Honda’s stock rose 14% on news it may merge with Nissan. That leaves it down 13% for the year. Ford’s shares are down 18% during 2024. The only things that might remedy its share problem are a surge in electric vehicle (EV) sales or massive earnings recovery. Neither is in the offing.

Ford has needed to retreat from much of its efforts in China, the world’s largest car market. Chinese EV makers have pushed several large foreign car companies to the point where they have considered exiting. Honda has a related problem. The China retreat will not bite as much financially if a Nissan merger allows it to cut billions of dollars in expenses.

In the U.S. market, Ford ranks third with a share of 13% so far this year. Nissan and Honda together will have a share of 14.4%, which is about the share that second-place Toyota has. Market share leader General Motors has is about 17%.

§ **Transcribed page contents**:
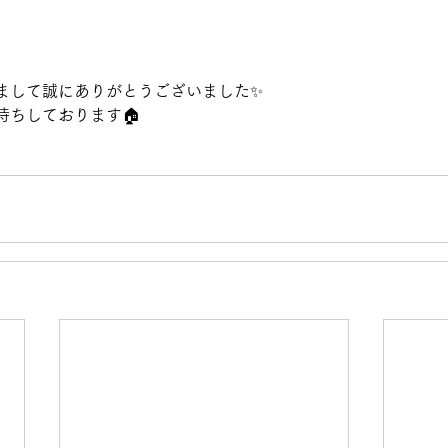
まして誠にありがとうございました✨
待ちしております🏠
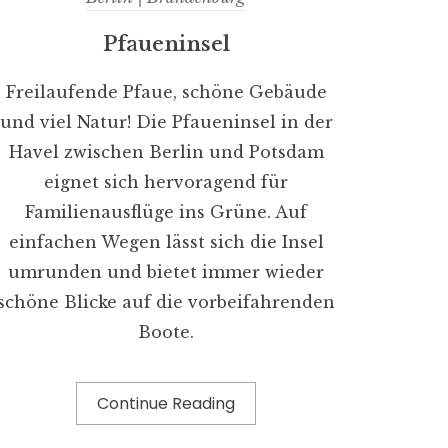
Pfaueninsel
Freilaufende Pfaue, schöne Gebäude
und viel Natur! Die Pfaueninsel in der
Havel zwischen Berlin und Potsdam
eignet sich hervoragend für
Familienausflüge ins Grüne. Auf
einfachen Wegen lässt sich die Insel
umrunden und bietet immer wieder
schöne Blicke auf die vorbeifahrenden
Boote.
Continue Reading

§ **What to do**:
Quote the entire excerpt about Ford, Honda, and Nissan word for word. The records are from a separate source.

§ **The answer**:
Honda’s stock rose 14% on news it may merge with Nissan. That leaves it down 13% for the year. Ford’s shares are down 18% during 2024. The only things that might remedy its share problem are a surge in electric vehicle (EV) sales or massive earnings recovery. Neither is in the offing.

Ford has needed to retreat from much of its efforts in China, the world’s largest car market. Chinese EV makers have pushed several large foreign car companies to the point where they have considered exiting. Honda has a related problem. The China retreat will not bite as much financially if a Nissan merger allows it to cut billions of dollars in expenses.

In the U.S. market, Ford ranks third with a share of 13% so far this year. Nissan and Honda together will have a share of 14.4%, which is about the share that second-place Toyota has. Market share leader General Motors has is about 17%.